Actually, what I'd love to submit is... Err.... A somewhat complex design. But it involves VASIMR engines (39-day transit), and every vehicle being reusable except for the surface habs. So that means reusable Mars-SSTO's, and a reusable Trans-martian VASIMR "bus".

And I really mean submit it. I'm destined for the Aerospace industry. And I'm looking forward to having talking opportunities with some engineers as a NASA intern. I've got lots of questions and ideas.
And an ever-present fear of them being stolen :P
Thomas-Peters's avatar
The main Hydrogen tank, and the shroud, are 33 feet in diameter, with the Mission Module being 22 feet in diameter.
I'm glad you're looking for a career in astronautics--we desperately need some new perspectives in NASA and private industry.
Eagle1Division's avatar
Thanks. I keep hearing it's a good field to go into, even though they just stopped the shuttle program. Seems a bit confusing to me, but then again, there's always something to replace it - Constellation, then SLS.

Private industry is where I want to go, and I guess that's where the field is expanding?

Private industry, go the farthest the cheapest and the safest. I've got some new perspectives, but I hope they're good ones :XD:

Hmm... Speaking of which...
I can imagine a lot of cost savings coming from building things heavier. I think engineers fear mass too much... If the SSME's were to operate not so near structural limits, they'd be heavier, sure, but enormous amounts could be saved on re-usability and refurbrishment... Of course mass does need to be saved, especially on propellant tanks, but the bottom line is cost, not mass, and LOX/RP-1 is a lot cheaper than an engine or a system that needs major overhaul every flight ;) Right?
CaveGrue's avatar
Why tether two separate crew module together? Wouldn't it make more sense to have all the crew in one location and use something else as a counterweight. The propulsion module, or anything carrying cargo you won't use in transit would work.

Great work on the piece though.
Thomas-Peters's avatar
I've actually been going back over the research materials to see if I can find an answer to your really good question--and I've come up empty! The whole rotational gee concept was apparently a late add-on to the mission profile, in response to new information trickling out of Russia on long-term biological effects of weightlessness, and our own Skylab results. It does seem like a better idea to spin the 2 ships separately, to maintain the redundancy position of , if one has trouble, the other most likely won't have the same trouble.
CaveGrue's avatar
For such a complicated thing, I am always amazed at how much space exploration has been a victim to shortsightedness and throwing things in at the last minute.

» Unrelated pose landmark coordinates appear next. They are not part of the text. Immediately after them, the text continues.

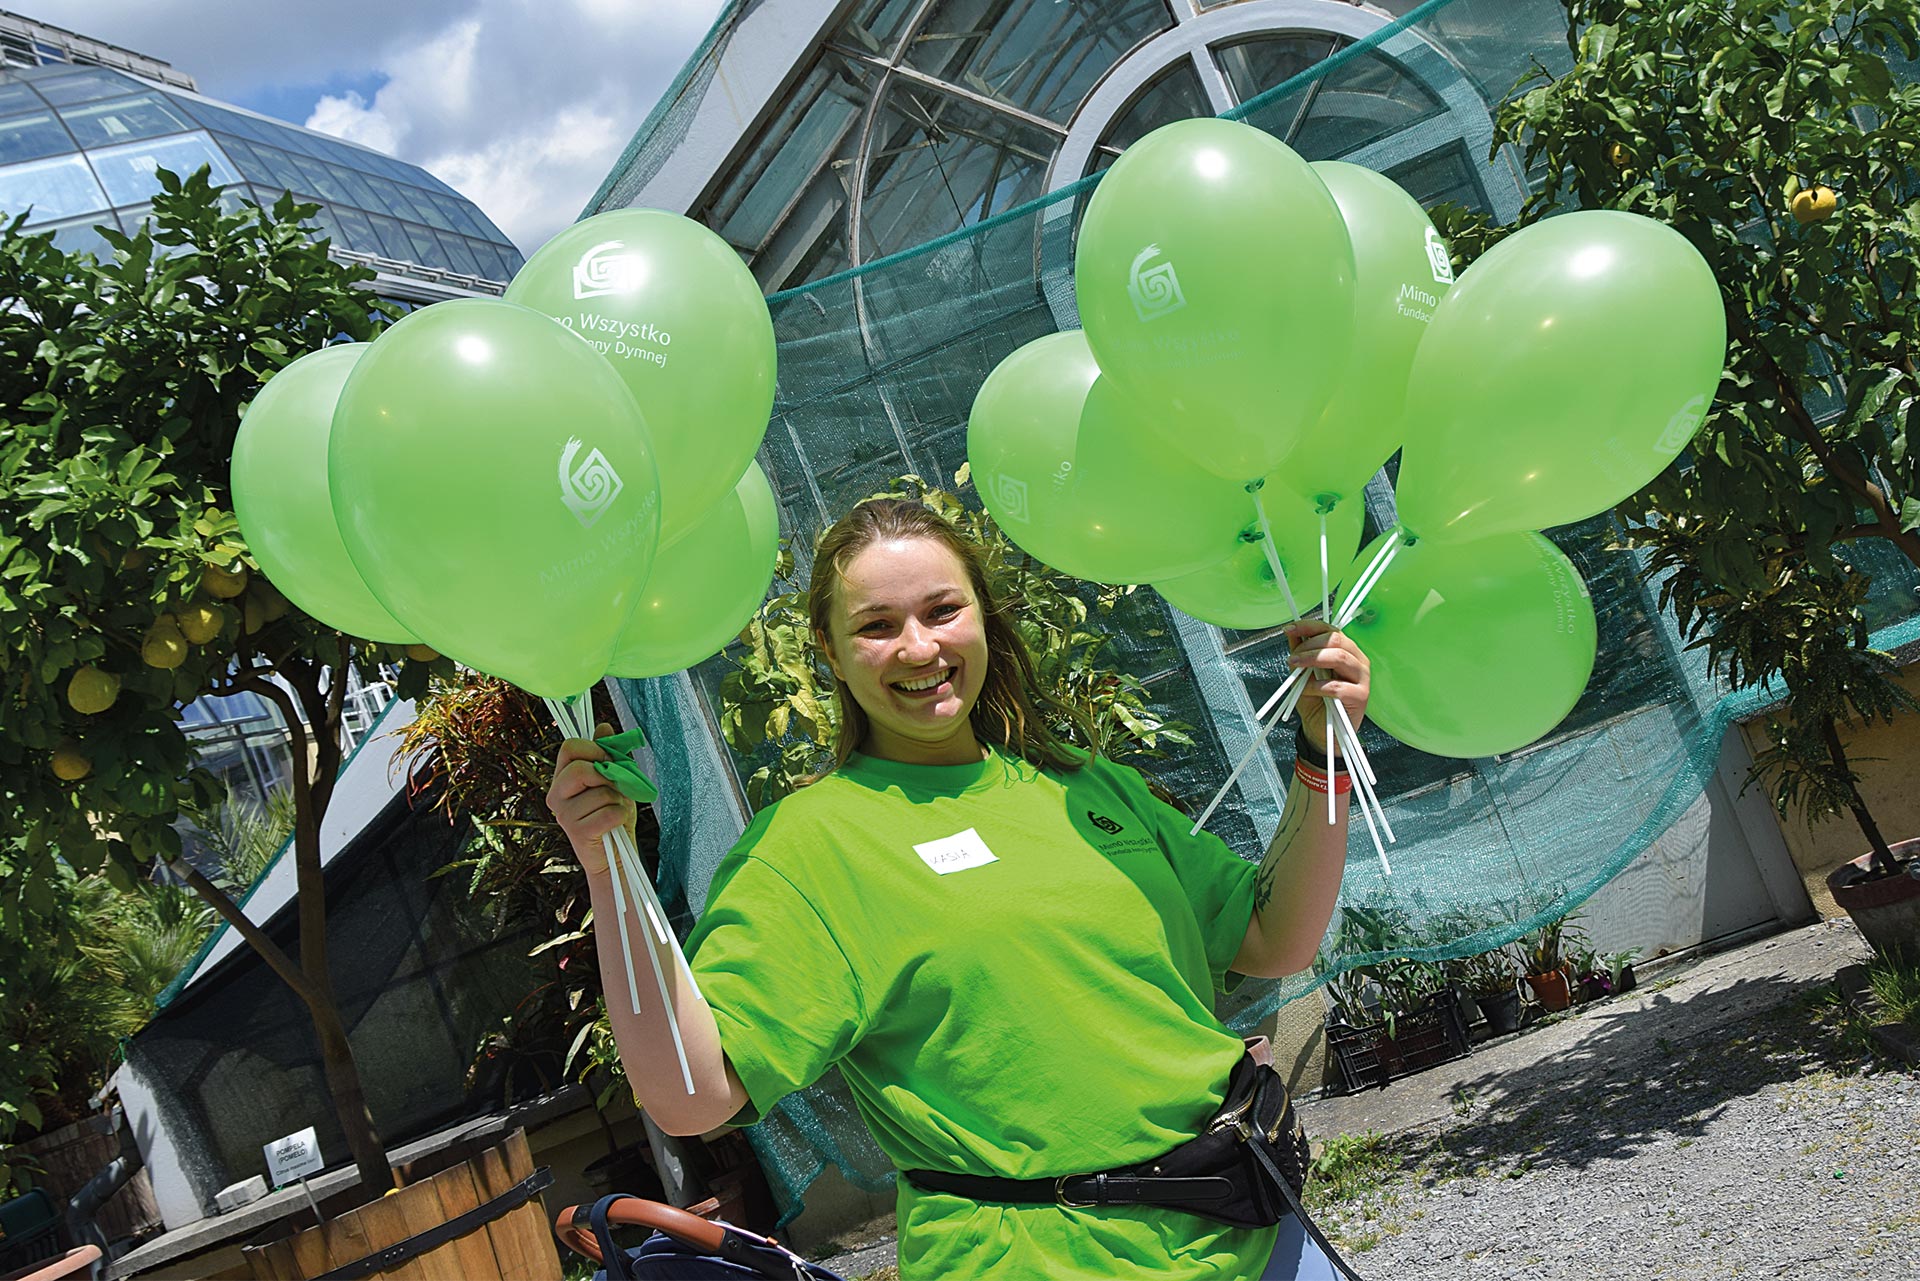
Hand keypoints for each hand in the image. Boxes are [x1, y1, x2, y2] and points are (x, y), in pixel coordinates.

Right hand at [545, 719, 633, 876]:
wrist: (615, 853)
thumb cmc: (612, 814)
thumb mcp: (613, 779)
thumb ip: (608, 754)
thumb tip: (604, 726)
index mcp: (562, 777)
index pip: (569, 747)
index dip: (594, 749)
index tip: (609, 760)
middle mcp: (556, 794)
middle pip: (581, 769)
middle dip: (607, 777)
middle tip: (615, 789)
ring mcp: (563, 815)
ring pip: (601, 792)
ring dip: (618, 801)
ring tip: (614, 811)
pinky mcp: (576, 833)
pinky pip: (609, 813)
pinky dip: (621, 816)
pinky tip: (615, 823)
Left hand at [1284, 620, 1369, 752]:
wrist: (1321, 730)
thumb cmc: (1315, 700)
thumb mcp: (1303, 672)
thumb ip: (1300, 652)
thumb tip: (1291, 632)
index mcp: (1346, 650)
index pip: (1331, 629)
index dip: (1309, 627)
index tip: (1289, 629)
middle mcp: (1358, 660)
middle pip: (1336, 640)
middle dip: (1310, 645)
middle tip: (1292, 657)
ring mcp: (1362, 678)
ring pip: (1339, 658)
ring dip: (1312, 660)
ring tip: (1296, 667)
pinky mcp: (1361, 696)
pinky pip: (1337, 686)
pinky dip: (1318, 686)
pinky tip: (1308, 690)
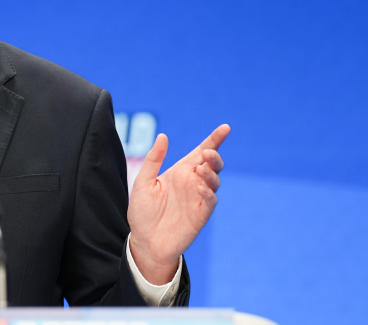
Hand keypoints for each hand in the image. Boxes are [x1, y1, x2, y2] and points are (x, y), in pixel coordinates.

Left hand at [127, 124, 228, 284]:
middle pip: (212, 164)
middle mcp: (192, 182)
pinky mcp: (201, 214)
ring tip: (200, 169)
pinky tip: (200, 187)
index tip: (225, 127)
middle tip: (207, 153)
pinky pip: (210, 200)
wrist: (144, 241)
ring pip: (214, 180)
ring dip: (211, 172)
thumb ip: (153, 160)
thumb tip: (163, 136)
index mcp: (180, 172)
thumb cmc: (142, 212)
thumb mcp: (143, 182)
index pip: (200, 152)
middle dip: (214, 156)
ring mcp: (198, 198)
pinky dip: (208, 191)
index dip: (214, 139)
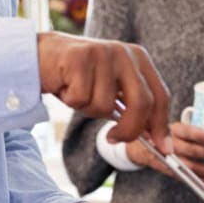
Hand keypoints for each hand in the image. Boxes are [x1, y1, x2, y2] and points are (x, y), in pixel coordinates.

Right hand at [37, 32, 169, 151]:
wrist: (40, 57)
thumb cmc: (77, 78)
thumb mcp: (111, 90)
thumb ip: (132, 107)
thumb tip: (155, 139)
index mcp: (138, 58)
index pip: (160, 95)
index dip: (162, 125)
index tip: (163, 149)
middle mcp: (124, 53)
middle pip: (142, 102)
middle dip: (129, 129)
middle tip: (112, 138)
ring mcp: (102, 53)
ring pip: (105, 105)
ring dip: (88, 109)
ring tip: (77, 93)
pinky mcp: (79, 57)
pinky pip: (81, 98)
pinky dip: (71, 101)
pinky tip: (65, 86)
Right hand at [126, 119, 203, 185]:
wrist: (142, 149)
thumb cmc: (166, 134)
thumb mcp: (176, 127)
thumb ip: (192, 131)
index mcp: (173, 130)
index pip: (187, 132)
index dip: (200, 135)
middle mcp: (170, 145)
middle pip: (191, 150)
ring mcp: (170, 160)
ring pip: (192, 167)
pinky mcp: (172, 172)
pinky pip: (191, 178)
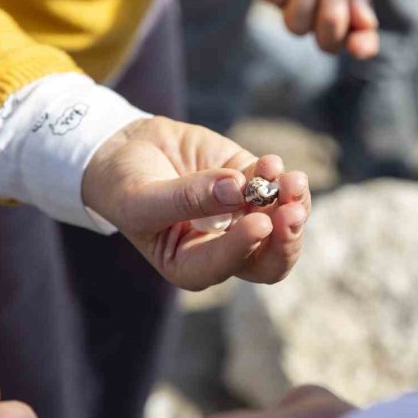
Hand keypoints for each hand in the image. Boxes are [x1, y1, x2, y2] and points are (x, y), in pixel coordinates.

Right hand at [83, 117, 310, 290]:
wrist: (126, 150)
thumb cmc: (123, 186)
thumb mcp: (141, 197)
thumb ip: (186, 198)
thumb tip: (237, 189)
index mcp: (191, 265)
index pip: (226, 266)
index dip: (245, 247)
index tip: (259, 221)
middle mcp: (223, 246)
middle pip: (268, 260)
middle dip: (285, 239)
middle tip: (291, 212)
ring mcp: (240, 215)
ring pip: (282, 223)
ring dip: (293, 203)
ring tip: (290, 180)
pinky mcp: (249, 182)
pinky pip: (276, 186)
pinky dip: (280, 175)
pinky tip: (270, 163)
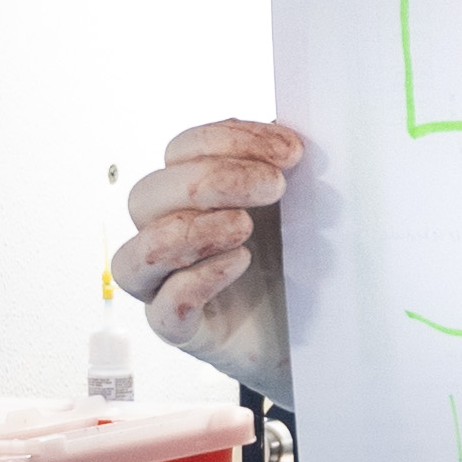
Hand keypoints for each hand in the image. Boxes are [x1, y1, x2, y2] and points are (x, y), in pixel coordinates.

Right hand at [111, 119, 301, 402]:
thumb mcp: (303, 198)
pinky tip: (239, 263)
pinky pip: (162, 311)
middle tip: (275, 187)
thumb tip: (287, 127)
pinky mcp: (188, 333)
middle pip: (146, 195)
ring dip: (189, 230)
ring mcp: (170, 288)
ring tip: (244, 227)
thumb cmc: (305, 258)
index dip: (230, 141)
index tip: (291, 152)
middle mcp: (171, 237)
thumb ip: (287, 162)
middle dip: (212, 180)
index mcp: (195, 194)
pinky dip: (196, 281)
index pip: (182, 150)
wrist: (329, 329)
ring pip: (132, 257)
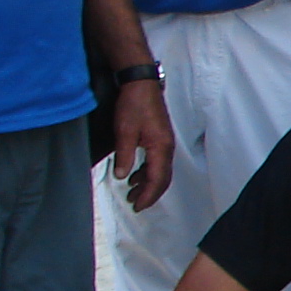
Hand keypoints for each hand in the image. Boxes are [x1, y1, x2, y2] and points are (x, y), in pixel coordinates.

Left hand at [109, 77, 173, 212]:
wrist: (141, 83)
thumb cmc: (134, 104)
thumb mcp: (124, 132)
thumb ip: (124, 156)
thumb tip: (123, 176)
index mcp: (161, 147)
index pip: (157, 179)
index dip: (148, 196)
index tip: (137, 207)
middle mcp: (167, 147)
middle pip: (163, 178)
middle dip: (150, 194)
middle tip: (135, 204)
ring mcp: (165, 142)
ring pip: (160, 170)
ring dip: (147, 183)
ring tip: (132, 192)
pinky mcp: (160, 137)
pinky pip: (157, 161)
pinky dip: (147, 172)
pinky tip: (135, 174)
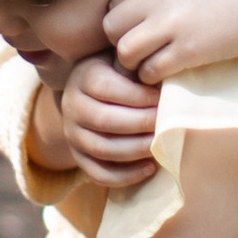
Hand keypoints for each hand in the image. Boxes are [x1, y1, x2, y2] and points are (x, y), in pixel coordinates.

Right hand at [58, 50, 160, 186]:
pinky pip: (100, 174)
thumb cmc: (119, 74)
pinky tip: (150, 168)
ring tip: (159, 144)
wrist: (92, 95)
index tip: (161, 98)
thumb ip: (138, 66)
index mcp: (83, 77)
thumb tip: (163, 77)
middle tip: (166, 124)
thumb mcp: (124, 62)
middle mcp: (72, 106)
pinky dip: (127, 175)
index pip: (106, 88)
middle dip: (141, 124)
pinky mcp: (79, 158)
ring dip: (136, 149)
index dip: (137, 95)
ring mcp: (72, 135)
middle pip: (104, 120)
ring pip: (102, 149)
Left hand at [105, 0, 237, 81]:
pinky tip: (165, 74)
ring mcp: (171, 23)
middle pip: (111, 27)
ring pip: (124, 52)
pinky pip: (150, 70)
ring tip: (147, 66)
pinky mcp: (188, 50)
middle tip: (137, 52)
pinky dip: (152, 77)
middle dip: (120, 42)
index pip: (114, 1)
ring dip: (133, 64)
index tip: (136, 30)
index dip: (122, 20)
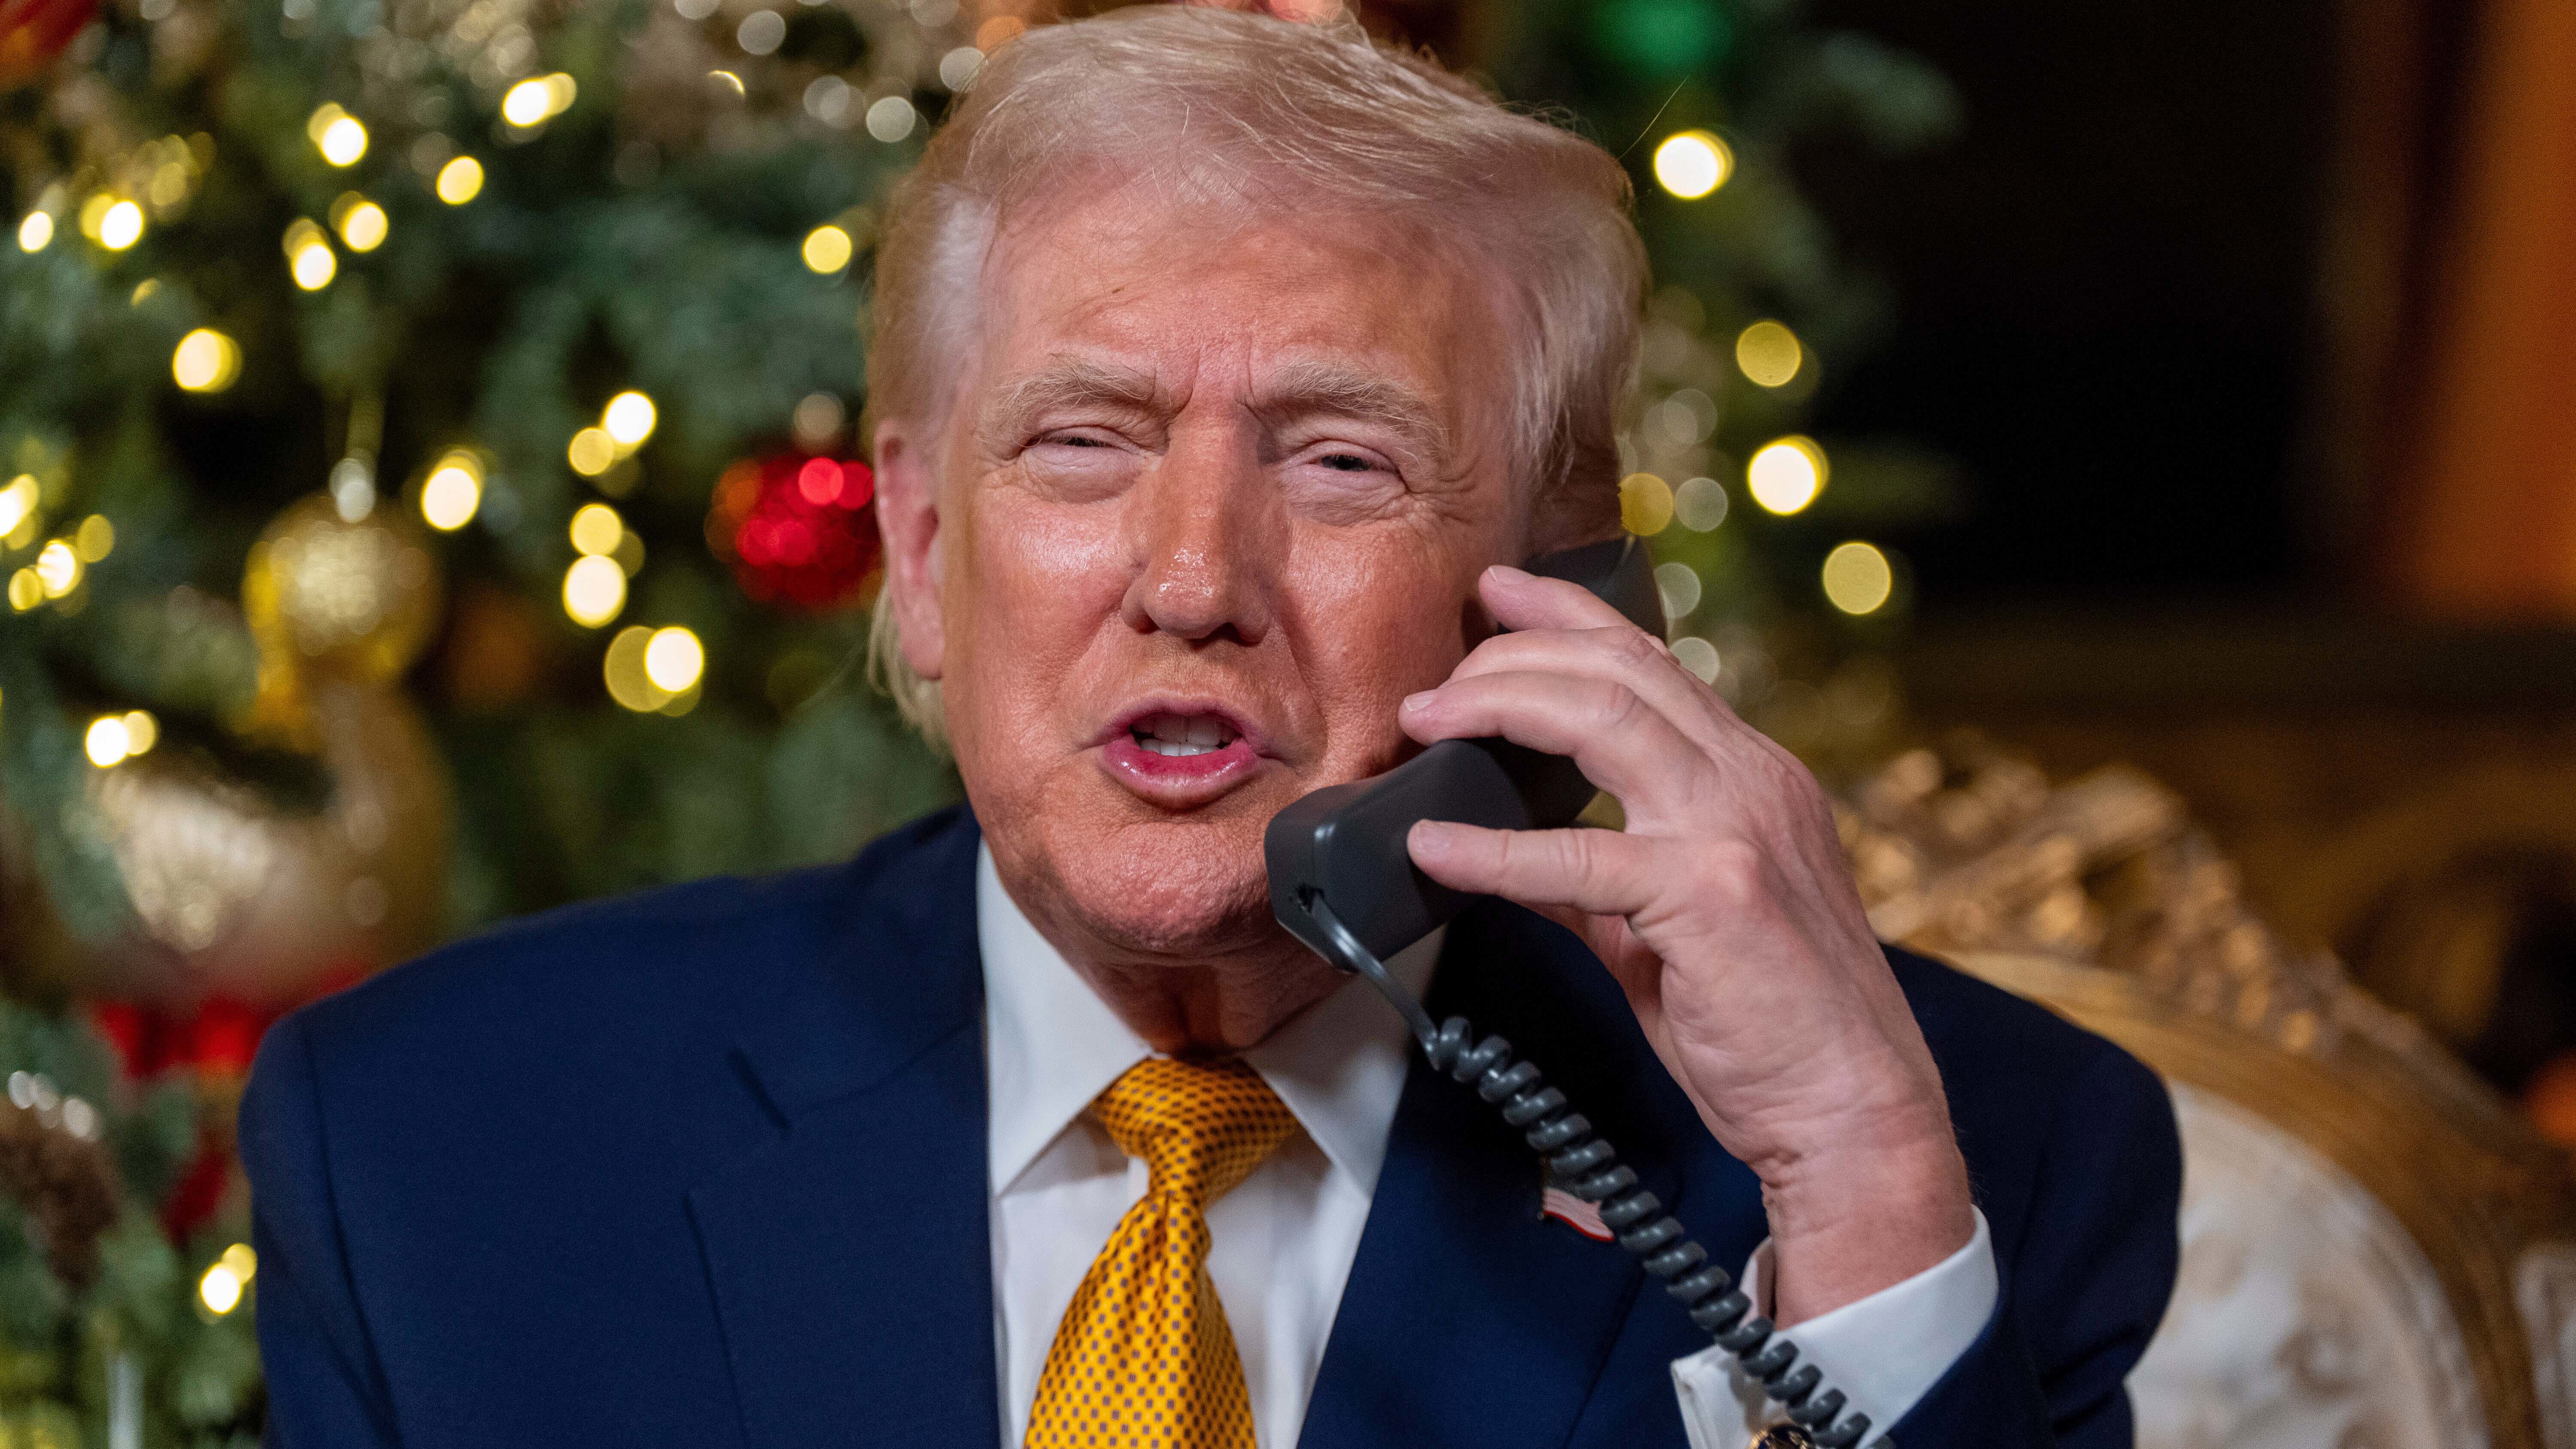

I guess redundancy makes sense, though I figure if the kind of trouble a second ship would avert occurs, the mission is a wash anyways, and if they didn't need both crews, they wouldn't send two.
Thomas-Peters's avatar
Well, like most NASA efforts these days, this one was perpetually being replanned, since design studies are a way to keep engineers employed, with no actual need to bend metal. I should point out that each ship was capable of supporting the other ship's crew in an emergency. (which would mean aborting the mission, and taking the fastest route back to Earth.)
RobCaswell's avatar
Neat composition, with the Moon being a sort of pivot point.